Work to be completed: Reproduce the text on rope data structure operations word for word, keeping every line and formula unchanged.

Text block:
The space complexity is $O(\log n)$ since concatenation may happen at each level of the tree.

If leaf splitting is performed, the extra time complexity for creating new leaves may be added (although in practice this can be very fast because the substring is small enough). Some implementations may even try to share resources, eliminating the cost of creating any new strings at all.

Splitting "Hello my name is Simon" into "Hello my na" and "me is Simon". Courtesy: Wikipedia.

Rope Insertion

Insertion can be implemented using Concatenation and Split.

To insert a string into the rope at position $i$:

Convert the input string into the input rope;
Split the original rope at position $i$;
Concatenate the first part of the split, the input rope, and the second part of the split together.

The complexity of Insertion is the total complexity of one Split and two Concatenations, which is $O(\log n)$ time and $O(\log n)$ space.

Rope Deletion

Just like Insertion, Deletion can also be implemented using Concatenation and Split.

Material supplied:
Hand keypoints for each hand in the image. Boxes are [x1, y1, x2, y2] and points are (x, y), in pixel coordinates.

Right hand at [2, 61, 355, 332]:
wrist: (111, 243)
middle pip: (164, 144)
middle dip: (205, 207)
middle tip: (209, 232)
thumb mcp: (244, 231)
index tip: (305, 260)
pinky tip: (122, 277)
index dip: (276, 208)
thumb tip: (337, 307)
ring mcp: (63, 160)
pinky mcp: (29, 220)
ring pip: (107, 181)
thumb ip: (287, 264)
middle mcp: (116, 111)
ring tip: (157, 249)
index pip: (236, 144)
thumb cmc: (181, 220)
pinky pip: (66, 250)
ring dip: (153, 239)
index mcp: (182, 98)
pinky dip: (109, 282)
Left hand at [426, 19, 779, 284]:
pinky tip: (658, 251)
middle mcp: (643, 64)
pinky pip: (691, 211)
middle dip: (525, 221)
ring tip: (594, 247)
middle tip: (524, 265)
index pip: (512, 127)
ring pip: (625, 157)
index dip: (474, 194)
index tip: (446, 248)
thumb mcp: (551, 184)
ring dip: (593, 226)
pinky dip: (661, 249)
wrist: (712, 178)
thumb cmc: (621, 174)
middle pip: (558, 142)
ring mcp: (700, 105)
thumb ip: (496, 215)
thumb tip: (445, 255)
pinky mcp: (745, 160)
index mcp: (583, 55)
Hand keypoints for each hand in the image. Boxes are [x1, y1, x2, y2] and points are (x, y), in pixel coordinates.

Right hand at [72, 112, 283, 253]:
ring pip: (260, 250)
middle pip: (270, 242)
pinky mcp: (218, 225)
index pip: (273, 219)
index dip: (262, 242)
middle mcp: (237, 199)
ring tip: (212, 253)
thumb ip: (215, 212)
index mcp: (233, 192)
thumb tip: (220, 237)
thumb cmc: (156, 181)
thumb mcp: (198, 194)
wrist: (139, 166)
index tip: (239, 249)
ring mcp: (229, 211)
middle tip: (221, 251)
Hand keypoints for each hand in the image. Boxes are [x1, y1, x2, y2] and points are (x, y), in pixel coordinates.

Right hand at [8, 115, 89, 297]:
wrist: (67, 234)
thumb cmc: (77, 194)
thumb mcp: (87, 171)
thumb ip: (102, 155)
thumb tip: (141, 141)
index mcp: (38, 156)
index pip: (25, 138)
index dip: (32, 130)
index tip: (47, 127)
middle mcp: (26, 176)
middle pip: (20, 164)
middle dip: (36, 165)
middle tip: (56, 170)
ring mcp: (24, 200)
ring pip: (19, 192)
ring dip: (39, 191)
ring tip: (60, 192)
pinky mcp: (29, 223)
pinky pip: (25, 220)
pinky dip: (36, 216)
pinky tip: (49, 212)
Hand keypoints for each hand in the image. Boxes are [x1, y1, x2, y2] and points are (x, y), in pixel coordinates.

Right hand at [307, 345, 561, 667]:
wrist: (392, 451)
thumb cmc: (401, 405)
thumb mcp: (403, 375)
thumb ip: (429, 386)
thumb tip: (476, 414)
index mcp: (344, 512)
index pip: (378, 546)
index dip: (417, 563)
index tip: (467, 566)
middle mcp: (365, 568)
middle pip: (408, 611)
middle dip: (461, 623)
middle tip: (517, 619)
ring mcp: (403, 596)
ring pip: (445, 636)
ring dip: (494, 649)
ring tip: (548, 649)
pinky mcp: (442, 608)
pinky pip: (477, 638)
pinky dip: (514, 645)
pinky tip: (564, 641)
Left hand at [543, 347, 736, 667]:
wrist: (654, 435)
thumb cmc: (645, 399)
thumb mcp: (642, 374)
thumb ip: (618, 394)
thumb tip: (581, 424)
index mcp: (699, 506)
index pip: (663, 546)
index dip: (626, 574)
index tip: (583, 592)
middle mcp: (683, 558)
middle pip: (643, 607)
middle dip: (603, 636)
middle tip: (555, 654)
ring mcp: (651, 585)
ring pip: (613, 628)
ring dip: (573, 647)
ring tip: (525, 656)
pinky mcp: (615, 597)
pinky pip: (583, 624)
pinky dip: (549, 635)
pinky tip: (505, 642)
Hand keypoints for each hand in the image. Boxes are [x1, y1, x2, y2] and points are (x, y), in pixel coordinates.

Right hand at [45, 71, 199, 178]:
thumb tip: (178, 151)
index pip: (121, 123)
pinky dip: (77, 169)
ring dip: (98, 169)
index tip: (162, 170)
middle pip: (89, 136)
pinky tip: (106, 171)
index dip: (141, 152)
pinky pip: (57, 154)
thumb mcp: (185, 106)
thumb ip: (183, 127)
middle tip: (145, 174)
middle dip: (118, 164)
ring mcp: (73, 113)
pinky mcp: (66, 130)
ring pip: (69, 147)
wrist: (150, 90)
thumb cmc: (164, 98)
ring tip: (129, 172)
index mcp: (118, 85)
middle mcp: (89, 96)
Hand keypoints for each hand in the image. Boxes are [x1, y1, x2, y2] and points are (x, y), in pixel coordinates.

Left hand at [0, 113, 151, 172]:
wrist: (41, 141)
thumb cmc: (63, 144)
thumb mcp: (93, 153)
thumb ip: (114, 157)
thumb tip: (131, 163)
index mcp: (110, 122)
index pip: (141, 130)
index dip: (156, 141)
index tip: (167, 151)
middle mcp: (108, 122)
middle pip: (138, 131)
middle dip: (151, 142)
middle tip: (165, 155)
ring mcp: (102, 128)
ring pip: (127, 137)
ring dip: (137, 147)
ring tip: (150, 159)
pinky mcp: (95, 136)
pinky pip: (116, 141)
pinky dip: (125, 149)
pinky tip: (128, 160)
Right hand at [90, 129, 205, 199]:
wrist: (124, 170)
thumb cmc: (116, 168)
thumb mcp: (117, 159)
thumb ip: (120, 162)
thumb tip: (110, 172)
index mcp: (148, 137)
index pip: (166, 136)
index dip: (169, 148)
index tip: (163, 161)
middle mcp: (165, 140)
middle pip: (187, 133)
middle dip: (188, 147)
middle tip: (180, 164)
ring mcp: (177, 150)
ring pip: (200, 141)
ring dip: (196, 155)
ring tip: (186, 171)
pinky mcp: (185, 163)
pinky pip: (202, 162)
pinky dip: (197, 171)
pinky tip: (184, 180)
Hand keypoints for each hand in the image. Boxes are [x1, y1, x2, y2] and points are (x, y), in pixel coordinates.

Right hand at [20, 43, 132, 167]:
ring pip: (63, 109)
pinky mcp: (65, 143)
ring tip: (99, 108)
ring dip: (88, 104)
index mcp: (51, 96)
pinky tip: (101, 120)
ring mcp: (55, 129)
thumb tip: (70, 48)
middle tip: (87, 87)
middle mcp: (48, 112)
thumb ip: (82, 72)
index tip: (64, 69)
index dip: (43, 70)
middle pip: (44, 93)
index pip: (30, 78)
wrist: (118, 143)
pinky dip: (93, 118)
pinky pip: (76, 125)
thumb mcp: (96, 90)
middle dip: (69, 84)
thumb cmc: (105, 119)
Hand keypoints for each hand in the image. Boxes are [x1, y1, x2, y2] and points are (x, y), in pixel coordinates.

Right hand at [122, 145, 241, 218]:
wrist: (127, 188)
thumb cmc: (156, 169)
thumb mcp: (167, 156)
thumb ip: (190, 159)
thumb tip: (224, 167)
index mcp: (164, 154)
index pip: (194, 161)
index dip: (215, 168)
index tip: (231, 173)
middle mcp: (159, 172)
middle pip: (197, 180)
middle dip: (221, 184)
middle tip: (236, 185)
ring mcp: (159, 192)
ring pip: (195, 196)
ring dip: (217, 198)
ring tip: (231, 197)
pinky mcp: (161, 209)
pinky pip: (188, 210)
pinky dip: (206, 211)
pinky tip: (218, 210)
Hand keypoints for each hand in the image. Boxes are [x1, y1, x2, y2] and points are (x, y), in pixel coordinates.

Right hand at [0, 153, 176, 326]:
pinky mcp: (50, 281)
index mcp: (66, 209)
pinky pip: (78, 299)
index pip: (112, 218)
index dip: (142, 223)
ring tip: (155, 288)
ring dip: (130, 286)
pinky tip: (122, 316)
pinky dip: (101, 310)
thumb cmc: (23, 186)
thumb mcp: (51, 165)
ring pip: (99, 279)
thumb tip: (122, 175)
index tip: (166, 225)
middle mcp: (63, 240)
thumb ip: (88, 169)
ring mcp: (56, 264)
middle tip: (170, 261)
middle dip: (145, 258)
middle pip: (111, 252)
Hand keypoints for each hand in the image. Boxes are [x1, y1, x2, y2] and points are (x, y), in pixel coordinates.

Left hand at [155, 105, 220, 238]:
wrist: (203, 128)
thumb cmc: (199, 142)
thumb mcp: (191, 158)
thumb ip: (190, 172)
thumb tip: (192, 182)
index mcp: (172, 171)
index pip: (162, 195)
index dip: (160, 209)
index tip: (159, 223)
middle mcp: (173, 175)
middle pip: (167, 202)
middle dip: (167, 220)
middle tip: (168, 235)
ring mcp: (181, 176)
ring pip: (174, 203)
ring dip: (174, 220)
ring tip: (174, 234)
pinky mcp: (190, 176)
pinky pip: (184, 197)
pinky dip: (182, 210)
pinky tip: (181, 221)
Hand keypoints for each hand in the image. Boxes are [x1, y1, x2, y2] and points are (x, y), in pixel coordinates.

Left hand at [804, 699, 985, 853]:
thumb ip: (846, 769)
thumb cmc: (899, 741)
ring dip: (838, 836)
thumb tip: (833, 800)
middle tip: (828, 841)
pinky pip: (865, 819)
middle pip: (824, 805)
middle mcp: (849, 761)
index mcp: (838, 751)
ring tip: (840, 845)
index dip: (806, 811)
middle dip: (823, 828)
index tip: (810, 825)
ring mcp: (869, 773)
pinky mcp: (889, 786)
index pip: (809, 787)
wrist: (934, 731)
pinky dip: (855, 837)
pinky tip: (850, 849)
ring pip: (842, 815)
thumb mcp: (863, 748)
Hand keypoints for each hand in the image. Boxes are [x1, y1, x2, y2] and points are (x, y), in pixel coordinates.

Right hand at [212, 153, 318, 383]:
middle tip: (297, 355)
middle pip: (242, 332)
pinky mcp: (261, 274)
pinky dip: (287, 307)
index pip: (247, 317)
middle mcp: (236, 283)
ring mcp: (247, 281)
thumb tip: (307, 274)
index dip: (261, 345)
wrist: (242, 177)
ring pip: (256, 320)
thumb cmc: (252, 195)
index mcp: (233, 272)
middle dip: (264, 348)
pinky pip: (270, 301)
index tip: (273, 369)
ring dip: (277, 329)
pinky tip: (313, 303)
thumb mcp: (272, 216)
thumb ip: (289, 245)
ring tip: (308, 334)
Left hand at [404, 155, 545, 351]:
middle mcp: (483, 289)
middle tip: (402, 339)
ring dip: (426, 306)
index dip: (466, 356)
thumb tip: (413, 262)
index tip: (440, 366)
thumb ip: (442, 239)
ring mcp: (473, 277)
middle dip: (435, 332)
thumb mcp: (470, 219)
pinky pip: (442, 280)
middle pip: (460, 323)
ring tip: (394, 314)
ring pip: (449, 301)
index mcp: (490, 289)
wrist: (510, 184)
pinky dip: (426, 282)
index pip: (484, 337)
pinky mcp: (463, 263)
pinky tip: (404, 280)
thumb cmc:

Written response:
The space complexity is $O(\log n)$ since concatenation may happen at each level of the tree.

If leaf splitting is performed, the extra time complexity for creating new leaves may be added (although in practice this can be very fast because the substring is small enough). Some implementations may even try to share resources, eliminating the cost of creating any new strings at all.

Splitting "Hello my name is Simon" into "Hello my na" and "me is Simon". Courtesy: Wikipedia.

Rope Insertion

Insertion can be implemented using Concatenation and Split.

To insert a string into the rope at position $i$:

Convert the input string into the input rope;
Split the original rope at position $i$;
Concatenate the first part of the split, the input rope, and the second part of the split together.

The complexity of Insertion is the total complexity of one Split and two Concatenations, which is $O(\log n)$ time and $O(\log n)$ space.

Rope Deletion

Just like Insertion, Deletion can also be implemented using Concatenation and Split.